Transcribed page contents
◇ ◇ ◇ ◇

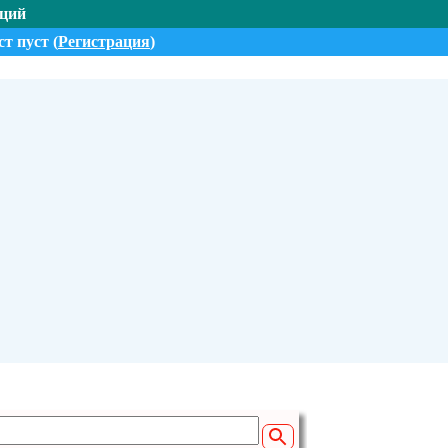
нций
т пуст (
Регистрация
)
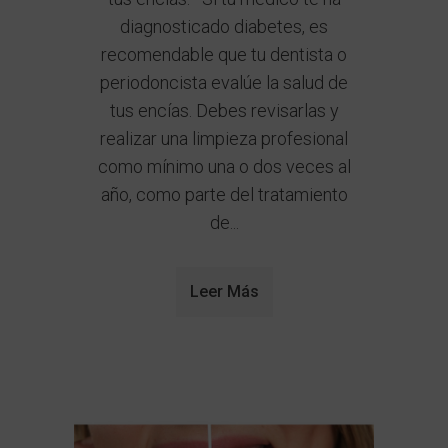
diagnosticado diabetes, es
recomendable que tu dentista o
periodoncista evalúe la salud de
tus encías. Debes revisarlas y
realizar una limpieza profesional
como mínimo una o dos veces al
año, como parte del tratamiento
de...
Leer Más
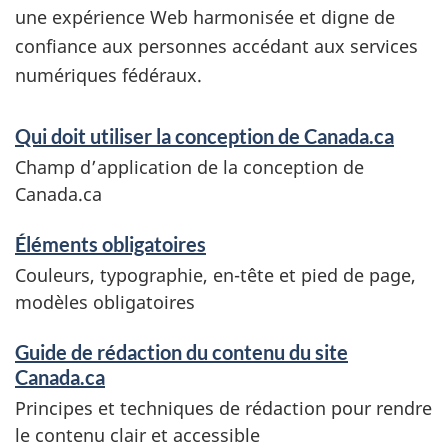
une expérience Web harmonisée et digne de
confiance aux personnes accédant aux services
numériques fédéraux.
S
Qui doit utiliser la conception de Canada.ca
e
Champ d’application de la conception de
r
Canada.ca
v
Éléments obligatoires
i
Couleurs, typographie, en-tête et pied de page,
modèles obligatoires
c
e
Guide de rédaction du contenu du site
Canada.ca
s
Principes et techniques de rédaction pour rendre
a
le contenu clair et accessible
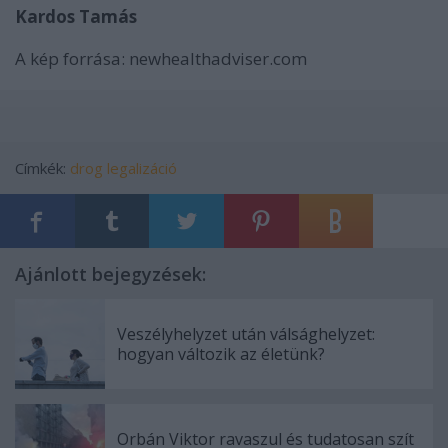
Kardos Tamás
A kép forrása: newhealthadviser.com
Címkék:
drog
legalizáció
Ajánlott bejegyzések:
Veszélyhelyzet után válsághelyzet:
hogyan változik az életünk?
Orbán Viktor ravaszul és tudatosan szít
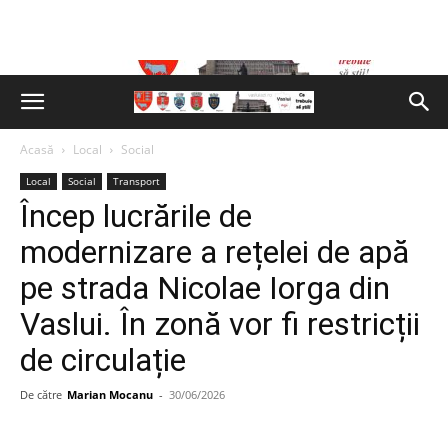
Acasă
Local
Social
Local
Social
Transport
Încep lucrările de
modernizare a rețelei de apă
pe strada Nicolae Iorga din
Vaslui. În zonă vor fi restricții
de circulație
De către
Marian Mocanu
-
30/06/2026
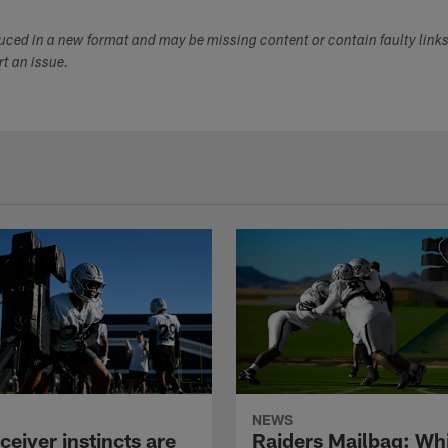
duced in a new format and may be missing content or contain faulty link
ort an issue.
NEWS
eiver instincts are
Raiders Mailbag: Wh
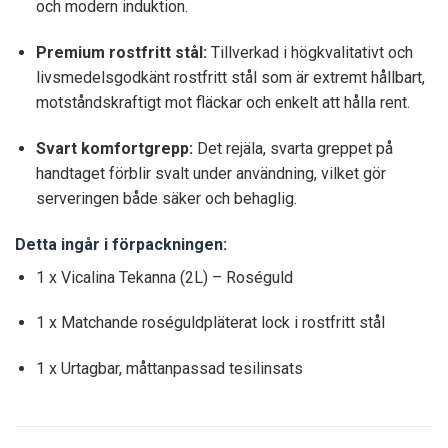
och modern induktion.
Premium rostfritt stål:
Tillverkad i högkvalitativt och
livsmedelsgodkänt rostfritt stål som är extremt hållbart,
motståndskraftigt mot fläckar och enkelt att hålla rent.
Svart komfortgrepp:
Det rejäla, svarta greppet på
handtaget förblir svalt under användning, vilket gör
serveringen både säker och behaglig.
Detta ingår i förpackningen:
1 x Vicalina Tekanna (2L) – Roséguld
1 x Matchande roséguldpläterat lock i rostfritt stål
1 x Urtagbar, måttanpassad tesilinsats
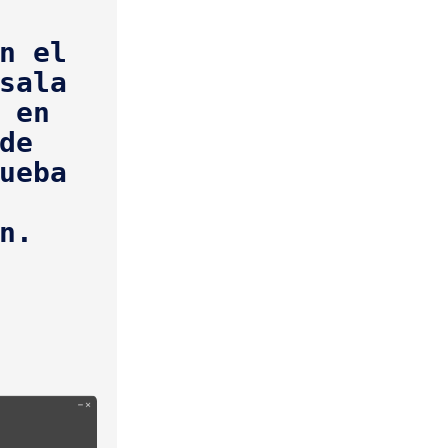
n el 
sala 
 en 
e 
ueba 
n.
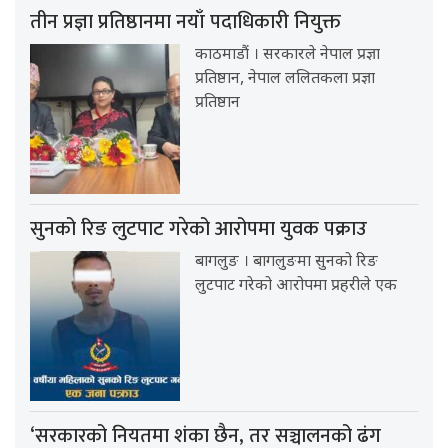
तीन प्रज्ञा प्रतिष्ठानमा नयाँ पदाधिकारी नियुक्त
काठमाडौं । सरकारले नेपाल प्रज्ञा
प्रतिष्ठान, नेपाल ललितकला प्रज्ञा
प्रतिष्ठान
सुनको रिङ लुटपाट गरेको आरोपमा युवक पक्राउ
बागलुङ । बागलुङमा सुनको रिङ
लुटपाट गरेको आरोपमा प्रहरीले एक
‘सरकारको नियतमा शंका छैन, तर सञ्चालनको ढंग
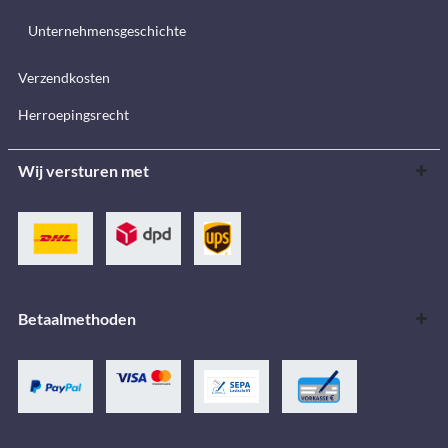
Unternehmensgeschichte
Verzendkosten
Herroepingsrecht
Wij versturen met
Betaalmethoden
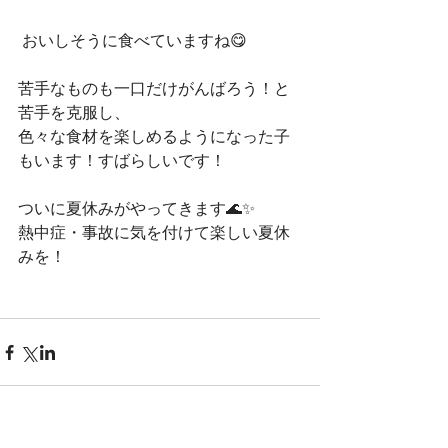
 おいしそうに食べていますね😋
苦手なものも一口だけがんばろう！と
苦手を克服し、
色々な食材を楽しめるようになった子
もいます！すばらしいです！
ついに夏休みがやってきます🌊✨
熱中症・事故に気を付けて楽しい夏休
みを！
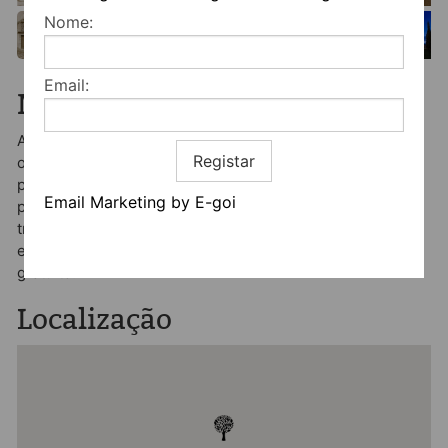
Nome:
Email:
Mais informação
A quinta dispõe de uma fabulosa piscina ao ar livre e
Registar
oferece várias atividades: programas de passeios
pedestres, de bicicleta, de barco e de jipe, sessões de
Email Marketing by E-goi
pesca no rio, piqueniques campestres, aulas de cozinha
tradicional e provas de vinho. Todos os quartos estão
equipados com ar condicionado, televisão e acesso wi-fi
gratuito.
Localização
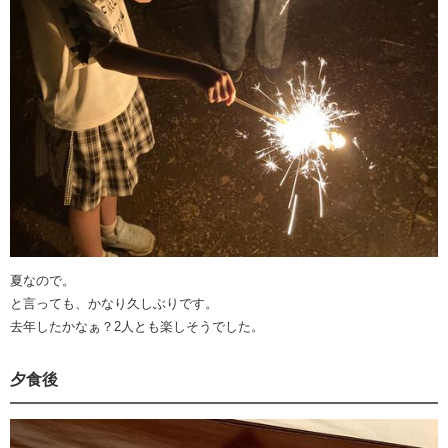
夏なので。
と言っても、かなり久しぶりです。
去年したかなぁ？2人とも楽しそうでした。
夕食後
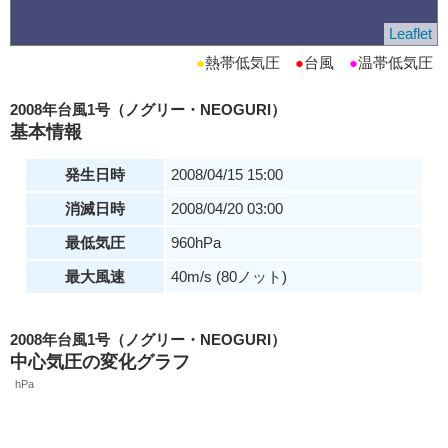
Leaflet
●
熱帯低気圧
●
台風
●
温帯低気圧
2008年台風1号（ノグリー・NEOGURI）
基本情報
発生日時
2008/04/15 15:00
消滅日時
2008/04/20 03:00
最低気圧
960hPa
最大風速
40m/s (80ノット)
2008年台風1号（ノグリー・NEOGURI）
中心気圧の変化グラフ
hPa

◇ ◇ ◇ ◇

• Task item:
Write out the text of all the records above word for word and line by line, leaving the pictures out of your answer.

• Exercise output:
нций
т пуст (
Регистрация
)
diagnosticado diabetes, es
recomendable que tu dentista o
periodoncista evalúe la salud de
tus encías. Debes revisarlas y
realizar una limpieza profesional
como mínimo una o dos veces al
año, como parte del tratamiento
de...
Leer Más
une expérience Web harmonisée et digne de
confiance aux personnes accédant aux services
numériques fédéraux.
S
Qui doit utiliser la conception de Canada.ca
e
Champ d’application de la conception de
r
Canada.ca
v
Éléments obligatoires
i
Couleurs, typographie, en-tête et pied de page,
modèles obligatoires
c
e
Guide de rédaction du contenu du site
Canada.ca
s
Principes et techniques de rédaction pour rendre
a
le contenu clair et accessible
Kardos Tamás
A kép forrása: newhealthadviser.com
Címkék:
drog
legalizáció
Ajánlott bejegyzések:
Veszélyhelyzet után válsághelyzet:
hogyan változik az életünk?
Orbán Viktor ravaszul és tudatosan szít
Acasă
Local
Social
Local
Social
Transport
Încep lucrările de
modernizare a rețelei de apă
pe strada Nicolae Iorga din
Vaslui. În zonă vor fi restricții
de circulație
De către
Marian Mocanu
-
30/06/2026
duced in a new format and may be missing content or contain faulty link
ort an issue.
NEWS
eiver instincts are
Raiders Mailbag: Wh
och modern induktion.
Premium rostfritt stål:
Tillverkad i högkvalitativt och
livsmedelsgodkänt rostfritt stål som är extremt hållbart,
motståndskraftigt mot fläckar och enkelt att hålla rent.
Svart komfortgrepp:
Det rejäla, svarta greppet på
handtaget förblir svalt under användning, vilket gör
serveringen både säker och behaglig.
Detta ingår i förpackningen:
1 x Vicalina Tekanna (2L) – Roséguld
1 x Matchande roséguldpläterat lock i rostfritt stål
1 x Urtagbar, måttanpassad tesilinsats
n el 
sala 
 en 
e 
ueba 
n.
तीन प्रज्ञा प्रतिष्ठानमा नयाँ पदाधिकारी नियुक्त
काठमाडौं । सरकारले नेपाल प्रज्ञा
प्रतिष्ठान, नेपाल ललितकला प्रज्ञा
प्रतिष्ठान
सुनको रिङ लुटपाट गरेको आरोपमा युवक पक्राउ
बागलुङ । बागलुङमा सुनको रिङ
लुटपाट गरेको आरोपमा प्रहरीले एक
‘सरकारको नियतमा शंका छैन, तर सञ्चालनको ढंग
Unternehmensgeschichte
Verzendkosten
Herroepingsrecht
Wij versturen met
Betaalmethoden
 おいしそうに食べていますね😋
苦手なものも一口だけがんばろう！と
苦手を克服し、
色々な食材を楽しめるようになった子
もいます！すばらしいです！
ついに夏休みがやってきます🌊✨
熱中症・事故に気を付けて楽しい夏休
みを！
Nome:
Email:
Mais informação
A quinta dispõe de uma fabulosa piscina ao ar livre e
Registar
oferece várias atividades: programas de passeios
pedestres, de bicicleta, de barco e de jipe, sessões de
Email Marketing by E-goi
pesca no rio, piqueniques campestres, aulas de cozinha
tradicional e provas de vinho. Todos os quartos estão
equipados com ar condicionado, televisão e acesso wi-fi
gratuito.
Localização
夏なので。
と言っても、かなり久しぶりです。
去年したかなぁ？2人とも楽しそうでした。
夕食後
Leaflet
●
熱帯低気圧
●
台風
●
温帯低気圧
2008年台風1号（ノグリー・NEOGURI）
基本情報
発生日時
2008/04/15 15:00
消滅日時
2008/04/20 03:00
最低気圧
960hPa
最大風速
40m/s (80ノット)
2008年台風1号（ノグリー・NEOGURI）
中心気圧の変化グラフ
hPa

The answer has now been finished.